Bei aller Stilisierung hat Schwentke die Charaktere dennoch glaubhaft angelegt. Vor allem Redl agiert bemerkenswert minimalistisch mit tonlosem Grimm als erstarrter Bulle, den seine Kollegen „Killer“ nennen, weil er nach dem Unfalltod seiner Ehefrau den geflüchteten Fahrer aufgespürt und erledigt haben soll.

Neben dem stimmigen Schnitt wird die Spannung aber auch getragen vom sorgfältig arrangierten Set-Design.
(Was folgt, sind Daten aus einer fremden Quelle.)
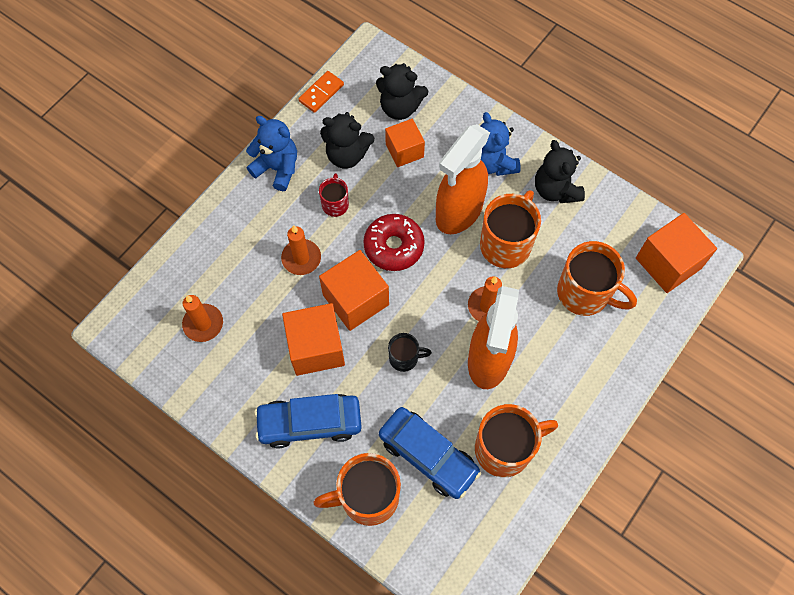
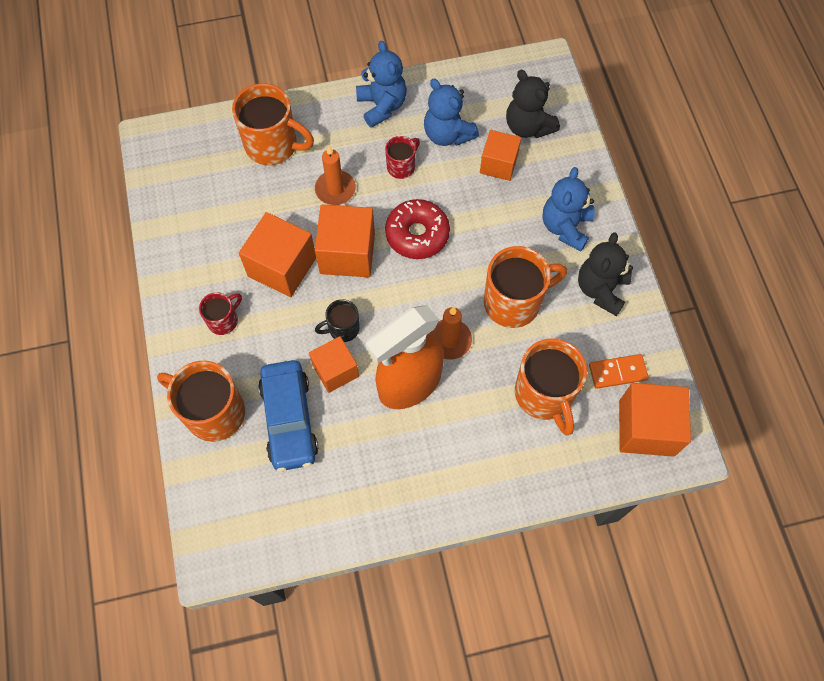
camera: 40 degrees right, 0 degrees up
orange candle [182,295,223,342] -> none
blue car [254,394,362,448] -> red mug [199,292,242,335]
orange domino [298,71,344,113] -> orange domino moved to [589,354,649,389]
black teddy bear [320,112,374,169] -> blue teddy bear [424,79,479,146]
black mug [388,333,432,372] -> black mug turned 120 degrees clockwise [315,299,360,342]
orange spray bottle [436,124,490,234] -> none
orange mug [475,404,558,477] -> orange mug moved to [232,83,314,165]
none -> orange cube [309,336,359,393]

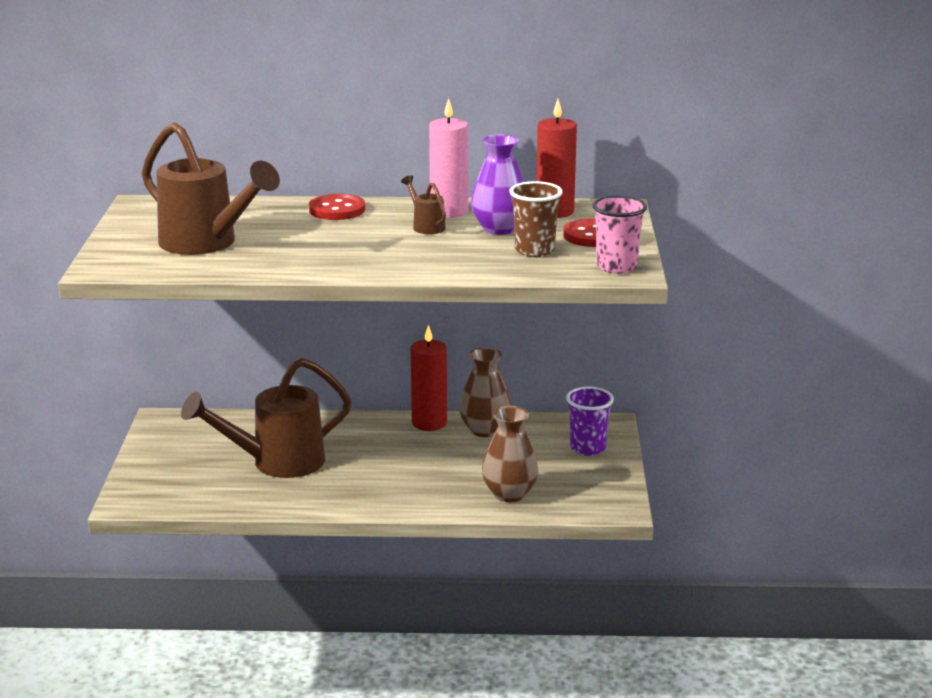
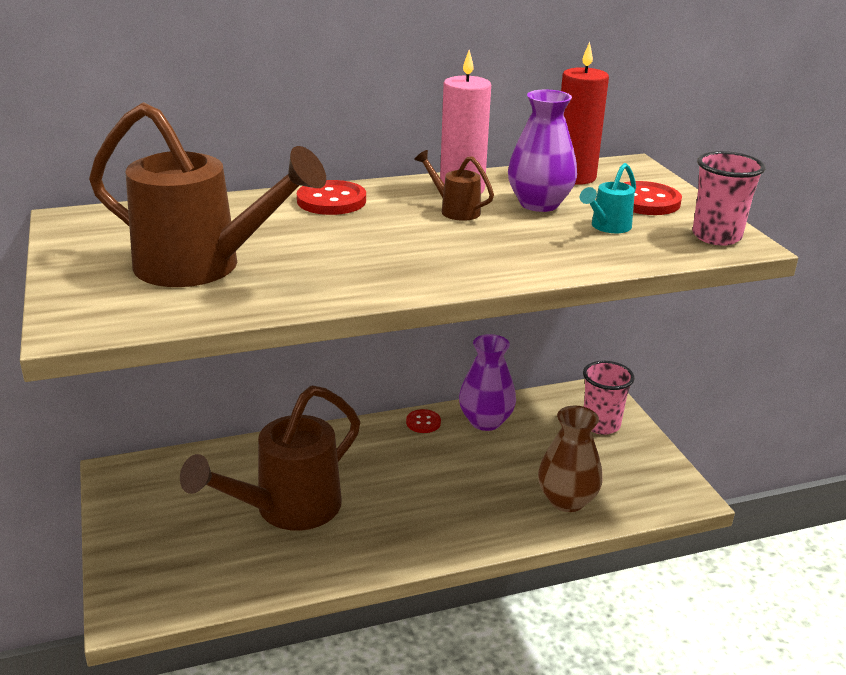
camera: 20 degrees left, 5 degrees up
red candle [411,325,447,431] -> red button [406,409,441,433]
brown vase [459,347,511,437] -> purple vase [459,334,516,431]
brown cup [510,181,563,257] -> turquoise watering can [580,163,636,233]
purple cup [566,387,614,456] -> pink cup [583,361,635,435]

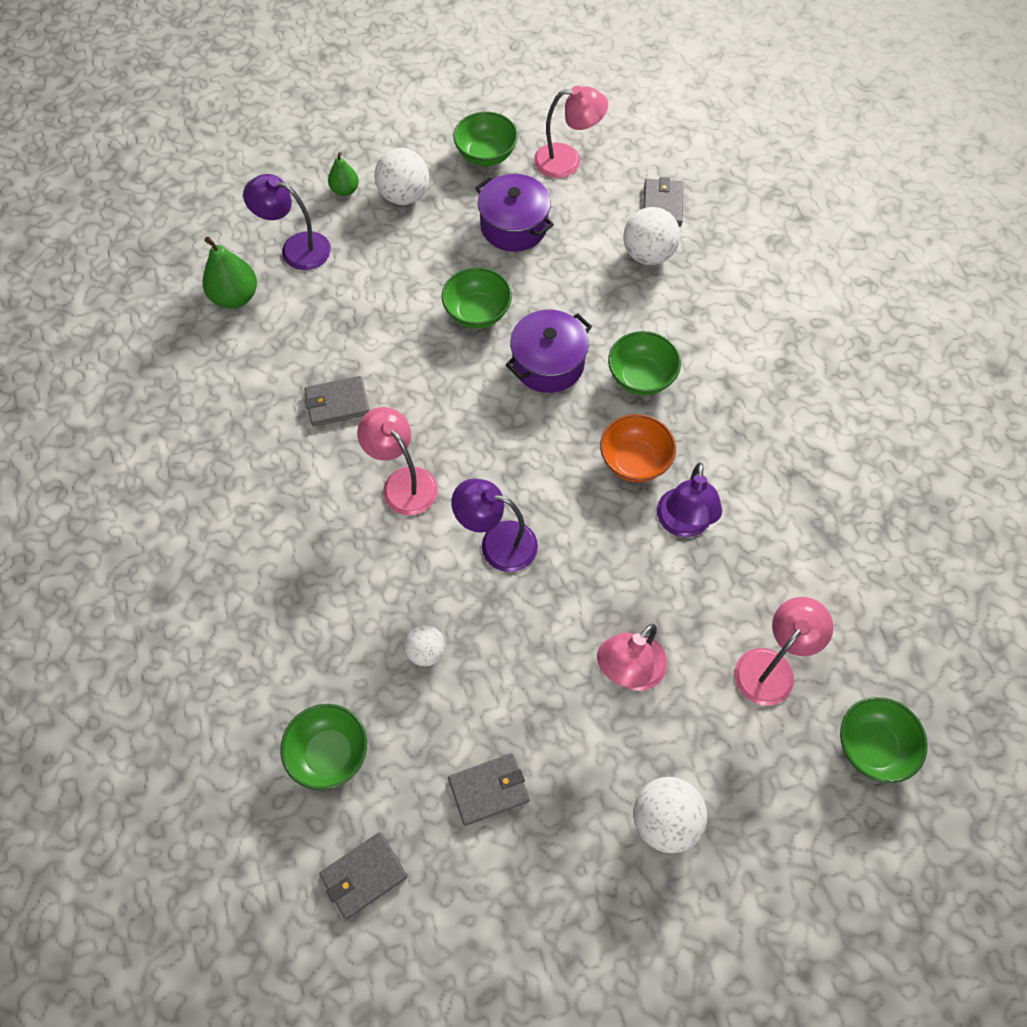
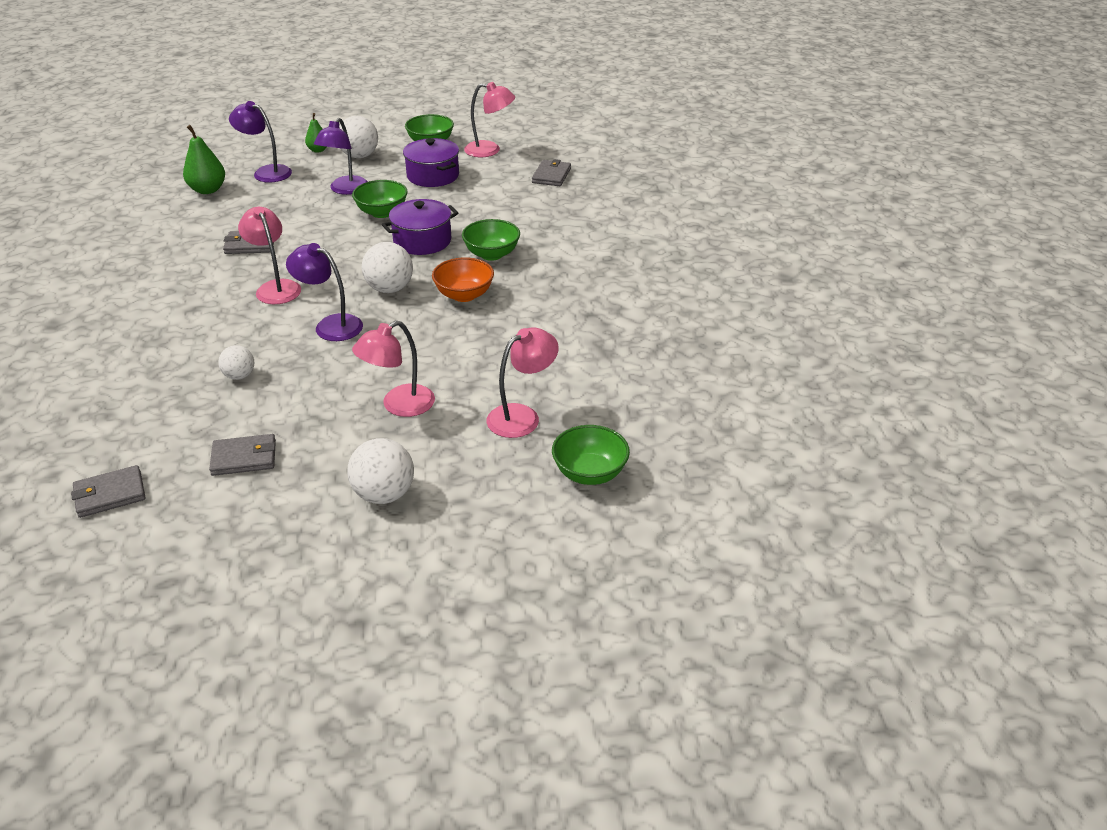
camera: 10 degrees right, 25 degrees down
green bowl [280,704,367,790] -> none
white ball [623,207,680,265] -> white ball moved to [362,242,413,293]
purple lamp [657,463,722,537] -> purple lamp moved to [314,118,368,195]

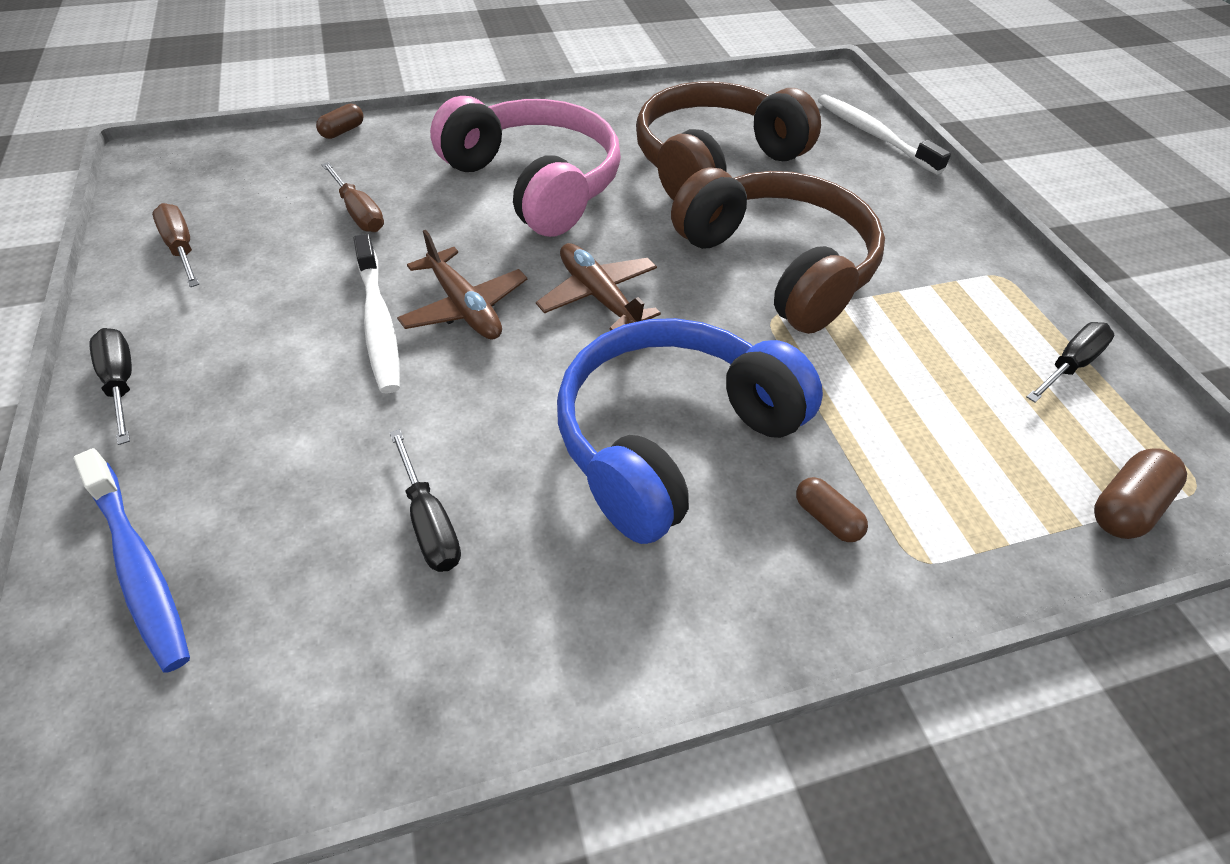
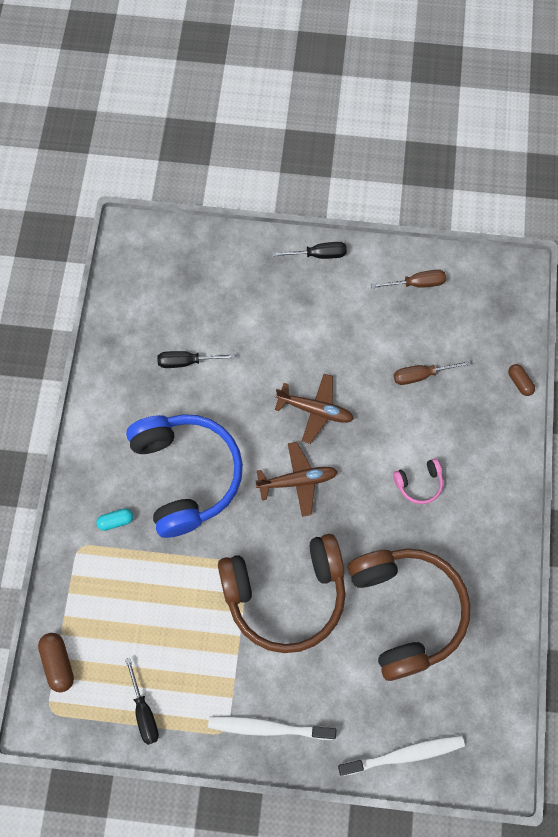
camera: 115 degrees right, 20 degrees up
blue toothbrush [74,448,190,673] -> none
white toothbrush [354,234,400,393] -> white toothbrush moved to [208,716,336,740]
brown plane [397,230,527,340] -> brown plane turned 150 degrees counterclockwise [275,374,354,444]
pink headphones [430,96,621,237] -> pink headphones [393,458,443,504], size x0.40
brown capsule [796,477,868,542] -> turquoise capsule [96,508,133,531]

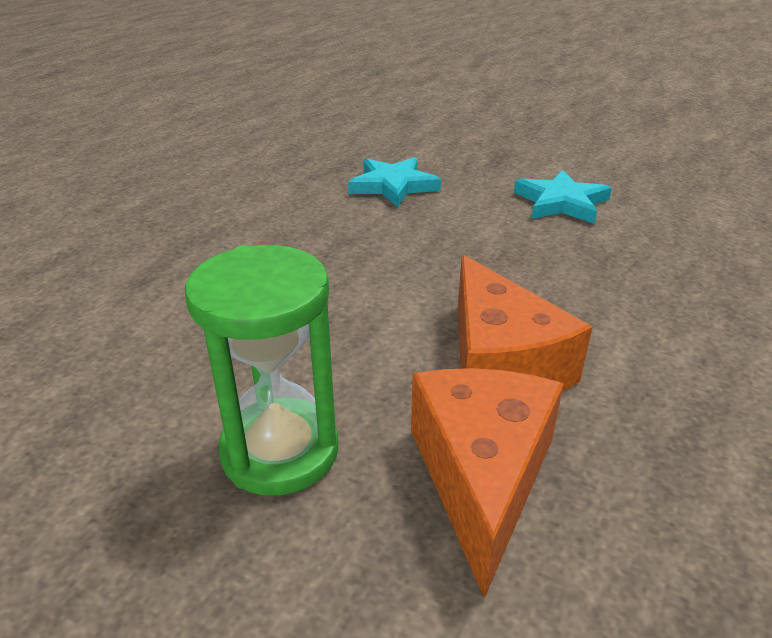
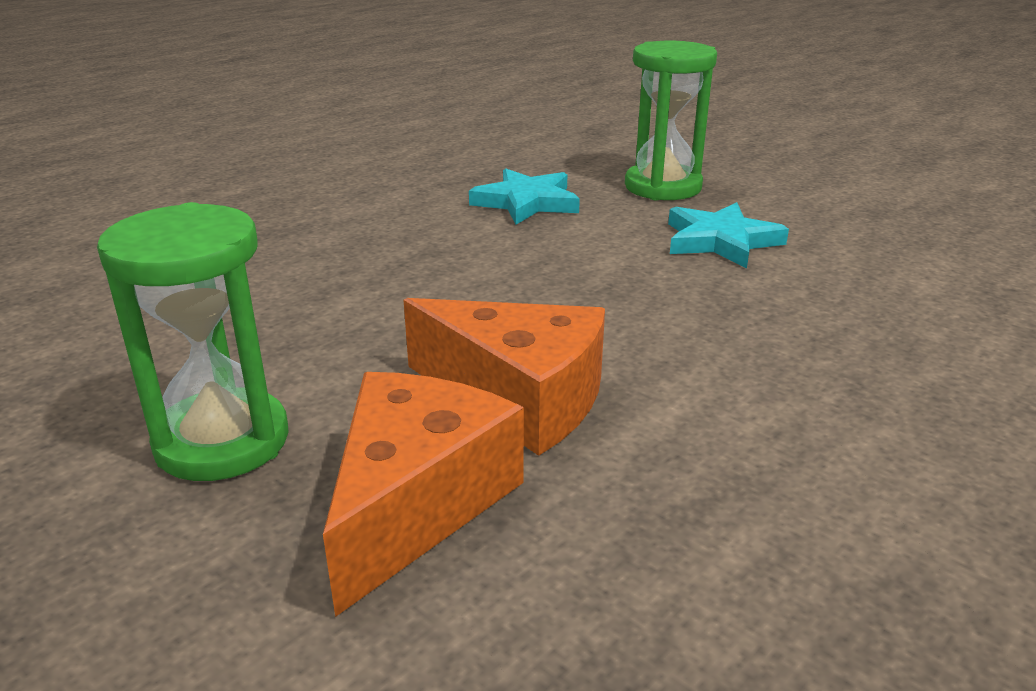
camera: 15 degrees right, 5 degrees down
orange cheese [458,255,592,392] -> orange cheese turned 60 degrees counterclockwise [404,298,605,456]
none -> green hourglass [625,41,717,200]

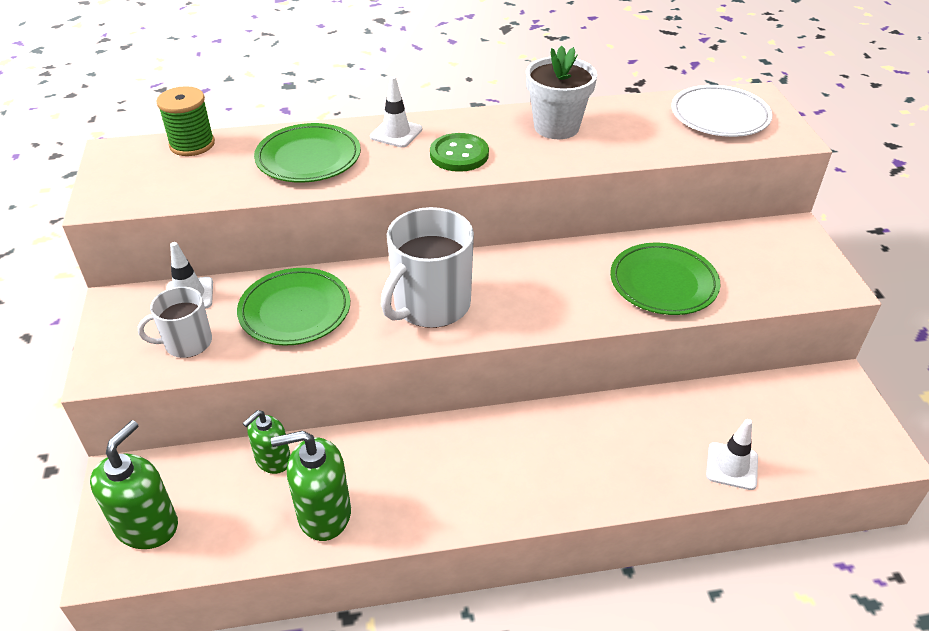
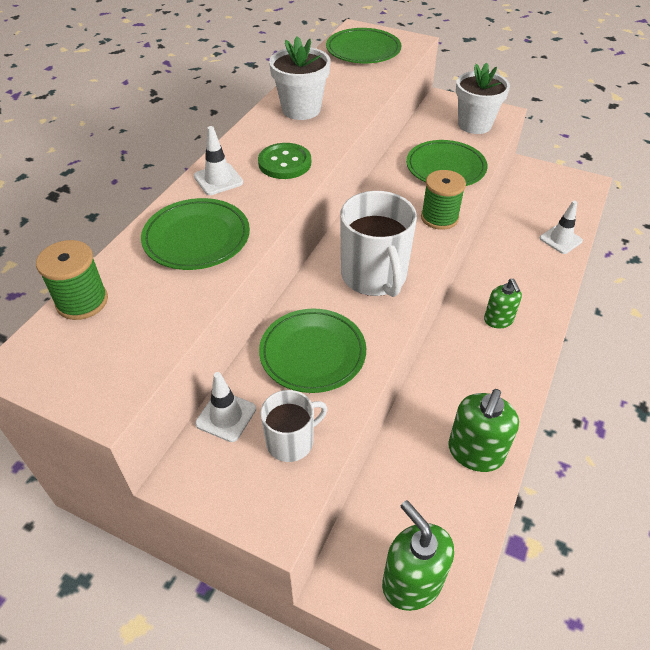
camera: 55 degrees left, 5 degrees up
white mug [138,287,212,358] -> white mug turned 135 degrees counterclockwise [261,390,327,462]
green soap dispenser [243,410,291,474] -> green soap dispenser moved to [484,279,522,328]
white plate [671,85,773,137] -> green plate [326,28,402,63]
none -> green spool [421,170,466,230]
none -> white flower pot [456,63,510,134]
In monochromen Farben aus Betongrau, Grün und Blau ist die Atmosphäre gehalten, Regen und tiefe Schatten werden nur gebrochen von hartem, kaltem Licht. Das ungemein detailierte Dekor ist ein kunstvolles Gemenge aus Möbeln und Klamotten zwischen den 50er, 60er und 70er Jahren. Und die Graffiti an den Häuserwänden Berlins wirken wie die Tattoos der Stadt.

Schwentke hält stilsicher die Balance der Thriller-Regeln. Nur beim Finale gerät er aus dem Tritt und stolpert hastig in ein offenes Ende.